■ WHAT THE EXERCISE ASKS
Each record must be printed again exactly as given.

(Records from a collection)
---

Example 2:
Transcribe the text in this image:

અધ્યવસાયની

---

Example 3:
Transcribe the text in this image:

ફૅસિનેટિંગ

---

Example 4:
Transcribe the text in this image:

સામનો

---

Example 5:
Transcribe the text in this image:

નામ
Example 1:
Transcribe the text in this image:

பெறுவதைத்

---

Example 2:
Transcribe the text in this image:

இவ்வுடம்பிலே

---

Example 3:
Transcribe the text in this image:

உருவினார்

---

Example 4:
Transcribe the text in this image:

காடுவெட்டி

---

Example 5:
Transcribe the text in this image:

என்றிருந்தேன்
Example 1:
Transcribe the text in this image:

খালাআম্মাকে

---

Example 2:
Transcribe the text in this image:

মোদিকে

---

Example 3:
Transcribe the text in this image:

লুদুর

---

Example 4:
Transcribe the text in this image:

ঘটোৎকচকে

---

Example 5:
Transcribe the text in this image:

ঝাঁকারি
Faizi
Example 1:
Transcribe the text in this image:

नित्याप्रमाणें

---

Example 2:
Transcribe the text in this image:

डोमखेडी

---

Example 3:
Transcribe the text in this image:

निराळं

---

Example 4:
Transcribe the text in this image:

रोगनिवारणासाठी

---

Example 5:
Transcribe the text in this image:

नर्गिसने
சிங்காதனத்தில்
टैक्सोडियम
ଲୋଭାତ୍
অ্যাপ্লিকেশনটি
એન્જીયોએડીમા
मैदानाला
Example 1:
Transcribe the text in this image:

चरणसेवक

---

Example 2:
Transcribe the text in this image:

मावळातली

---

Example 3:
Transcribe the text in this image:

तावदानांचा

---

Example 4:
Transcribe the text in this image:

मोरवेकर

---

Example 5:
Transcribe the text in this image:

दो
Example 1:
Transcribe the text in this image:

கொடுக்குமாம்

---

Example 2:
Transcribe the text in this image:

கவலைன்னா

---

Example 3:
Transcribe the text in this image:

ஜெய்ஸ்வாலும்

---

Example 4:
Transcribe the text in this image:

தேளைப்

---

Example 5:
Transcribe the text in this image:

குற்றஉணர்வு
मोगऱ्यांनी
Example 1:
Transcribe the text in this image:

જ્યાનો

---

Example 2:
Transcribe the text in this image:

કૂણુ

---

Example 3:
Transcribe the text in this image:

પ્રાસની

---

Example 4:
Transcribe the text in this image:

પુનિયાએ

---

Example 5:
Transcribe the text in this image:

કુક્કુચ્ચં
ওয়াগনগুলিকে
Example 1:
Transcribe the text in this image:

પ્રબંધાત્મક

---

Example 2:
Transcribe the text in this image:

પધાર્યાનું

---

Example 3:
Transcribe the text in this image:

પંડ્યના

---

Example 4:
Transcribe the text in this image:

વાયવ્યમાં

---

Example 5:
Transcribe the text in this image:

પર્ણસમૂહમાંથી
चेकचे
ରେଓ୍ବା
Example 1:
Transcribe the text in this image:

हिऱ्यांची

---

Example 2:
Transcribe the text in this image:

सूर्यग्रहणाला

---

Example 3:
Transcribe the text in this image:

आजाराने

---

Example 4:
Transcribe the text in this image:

■ RESULT OF THIS TASK
---

Example 2:
Transcribe the text in this image:

અધ્યવસાયની

---

Example 3:
Transcribe the text in this image:

ફૅસિનેટિંગ

---

Example 4:
Transcribe the text in this image:

સામનો

---

Example 5:
Transcribe the text in this image:

નામ
Example 1:
Transcribe the text in this image:

பெறுவதைத்

---

Example 2:
Transcribe the text in this image:

இவ்வுடம்பிலே

---

Example 3:
Transcribe the text in this image:

உருவினார்

---

Example 4:
Transcribe the text in this image:

காடுவெட்டி

---

Example 5:
Transcribe the text in this image:

என்றிருந்தேன்
Example 1:
Transcribe the text in this image:

খালাআম্মাকে

---

Example 2:
Transcribe the text in this image:

মোদিকে

---

Example 3:
Transcribe the text in this image:

লুদুর

---

Example 4:
Transcribe the text in this image:

ঘটোৎকচকে

---

Example 5:
Transcribe the text in this image:

ঝাঁকারি
Faizi
Example 1:
Transcribe the text in this image:

नित्याप्रमाणें

---

Example 2:
Transcribe the text in this image:

डोमखेडी

---

Example 3:
Transcribe the text in this image:

निराळं

---

Example 4:
Transcribe the text in this image:

रोगनिवारणासाठी

---

Example 5:
Transcribe the text in this image:

नर्गिसने
சிங்காதனத்தில்
टैक्सोडियम
ଲୋଭାତ୍
অ্যাপ্লিকেশনটি
એન્જીયોએડીમા
मैदानाला
Example 1:
Transcribe the text in this image:

चरणसेवक

---

Example 2:
Transcribe the text in this image:

मावळातली

---

Example 3:
Transcribe the text in this image:

तावदानांचा

---

Example 4:
Transcribe the text in this image:

मोरवेकर

---

Example 5:
Transcribe the text in this image:

दो
Example 1:
Transcribe the text in this image:

கொடுக்குமாம்

---

Example 2:
Transcribe the text in this image:

கவலைன்னா

---

Example 3:
Transcribe the text in this image:

ஜெய்ஸ்வாலும்

---

Example 4:
Transcribe the text in this image:

தேளைப்

---

Example 5:
Transcribe the text in this image:

குற்றஉணர்வு
मोगऱ्यांनी
Example 1:
Transcribe the text in this image:

જ્યાનો

---

Example 2:
Transcribe the text in this image:

કૂણુ

---

Example 3:
Transcribe the text in this image:

પ્રાસની

---

Example 4:
Transcribe the text in this image:

પુનિયાએ

---

Example 5:
Transcribe the text in this image:

કુક્કુચ્ચં
ওয়াগনগুলিকে
Example 1:
Transcribe the text in this image:

પ્રબંધાત્મક

---

Example 2:
Transcribe the text in this image:

પધાર્યાનું

---

Example 3:
Transcribe the text in this image:

પંડ્યના

---

Example 4:
Transcribe the text in this image:

વાયવ્યમાં

---

Example 5:
Transcribe the text in this image:

પર્ણસમૂહમાંથી
चेकचे
ରେଓ୍ବା
Example 1:
Transcribe the text in this image:

हिऱ्यांची

---

Example 2:
Transcribe the text in this image:

सूर्यग्रहणाला

---

Example 3:
Transcribe the text in this image:

आजाराने

---

Example 4:
Transcribe the text in this image:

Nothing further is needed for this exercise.